The British ships were ostensibly in the vicinity on routine exercises, but in fact their presence was designed to send a message to President Milosevic not to meddle with Montenegro.

The helicopters flew over the rescue site for 16 hours and aircrews had to be changed regularly, said Cdr Parker. "These were extremely challenging conditions. It was pitch black with water washing over the rocks. The sea was short and vicious, making it difficult for winchers."

There was also the inevitable trauma of finding bodies. As dawn broke, a Sea King could be seen landing four, including that of a child, at Paros airport. Cdr Parker added: "People are proud because we did what we could but very sad for the relatives of the people who have died." Lt Milton praised the professionalism of his crew.
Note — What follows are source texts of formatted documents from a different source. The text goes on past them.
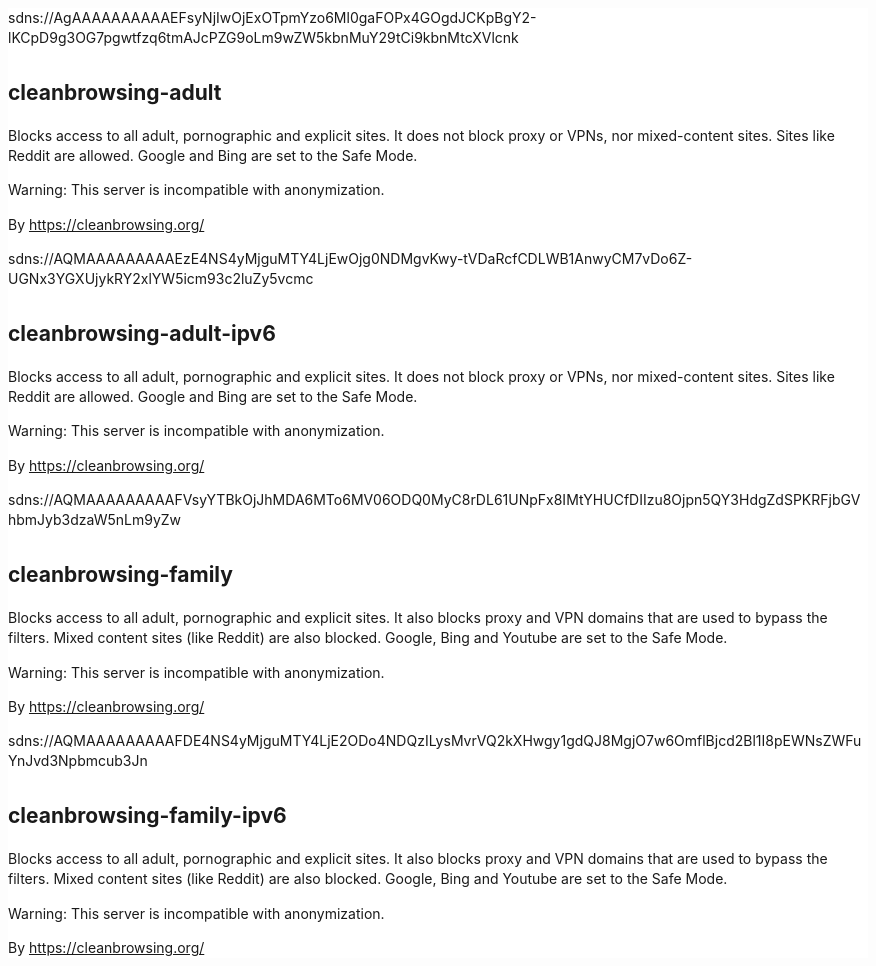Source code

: sdns://AgAAAAAAAAAAEFsyNjIwOjExOTpmYzo6Ml0gaFOPx4GOgdJCKpBgY2-lKCpD9g3OG7pgwtfzq6tmAJcPZG9oLm9wZW5kbnMuY29tCi9kbnMtcXVlcnk


## cleanbrowsing-adult

Blocks access to all adult, pornographic and explicit sites. It does
not block proxy or VPNs, nor mixed-content sites. Sites like Reddit
are allowed. Google and Bing are set to the Safe Mode.

Warning: This server is incompatible with anonymization.

By https://cleanbrowsing.org/

sdns://AQMAAAAAAAAAEzE4NS4yMjguMTY4LjEwOjg0NDMgvKwy-tVDaRcfCDLWB1AnwyCM7vDo6Z-UGNx3YGXUjykRY2xlYW5icm93c2luZy5vcmc


## cleanbrowsing-adult-ipv6

Blocks access to all adult, pornographic and explicit sites. It does
not block proxy or VPNs, nor mixed-content sites. Sites like Reddit
are allowed. Google and Bing are set to the Safe Mode.

Warning: This server is incompatible with anonymization.

By https://cleanbrowsing.org/

sdns://AQMAAAAAAAAAFVsyYTBkOjJhMDA6MTo6MV06ODQ0MyC8rDL61UNpFx8IMtYHUCfDIIzu8Ojpn5QY3HdgZdSPKRFjbGVhbmJyb3dzaW5nLm9yZw


## cleanbrowsing-family

Blocks access to all adult, pornographic and explicit sites. It also
blocks proxy and VPN domains that are used to bypass the filters.
Mixed content sites (like Reddit) are also blocked. Google, Bing and
Youtube are set to the Safe Mode.

Warning: This server is incompatible with anonymization.

By https://cleanbrowsing.org/

sdns://AQMAAAAAAAAAFDE4NS4yMjguMTY4LjE2ODo4NDQzILysMvrVQ2kXHwgy1gdQJ8MgjO7w6OmflBjcd2Bl1I8pEWNsZWFuYnJvd3Npbmcub3Jn


## cleanbrowsing-family-ipv6

Blocks access to all adult, pornographic and explicit sites. It also
blocks proxy and VPN domains that are used to bypass the filters.
Mixed content sites (like Reddit) are also blocked. Google, Bing and
Youtube are set to the Safe Mode.

Warning: This server is incompatible with anonymization.

By https://cleanbrowsing.org/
He said: "We rescued 12 people and I couldn‘t ask for more." 
- 30 -


----------



## Mud Crawler (10 Oct 2000)

i cant wait till Chretiens gov gets out of ottawa.Now lets say im a sailor onboard ofa fregate, i fall of board.im in freezin water.It takes 10 minutes to the eurocopter to come pick me up and 7 for teh cormoran, but the gov didnt buy cormorants, he bought fuking cheaper eurocops.HEY! i paid taxes like the rest you fukin creamed diagonal Face we got as a P.M., why‘d you let em down?


----------



## the patriot (14 Oct 2000)

The funny part is that our Sea Kings saved a boat load of people recently off a Greek freighter that had some problems recently.  This discussion can go on forever with respect to the helicopter contract.  We already went through this 10 to 15 years ago when the FN C1A1 was being slated for replacement.  Everybody knew that the FN could kill when fired at anything and had a range well over 800 metres, yet they still gave the CF a cute plastic pea-shooter made by Mattel that occasionally cracks when slammed against a helmet.  Does this make any sense at all? Not particularly.

-the patriot-


----------



## Mud Crawler (15 Oct 2000)

Does anything a Gov do has any sense?Not particularly.They always go for cheaper no matter how many lives are at stakes.Thats the essence of a gov, stir shit so that they can promise for the next mandate to fix it up.


----------



## the patriot (18 Oct 2000)

In a nutshell, it doesn‘t matter what political party is in power or says something that will brainwash the public.  They all wind up stabbing the military in the back.

-the patriot-


----------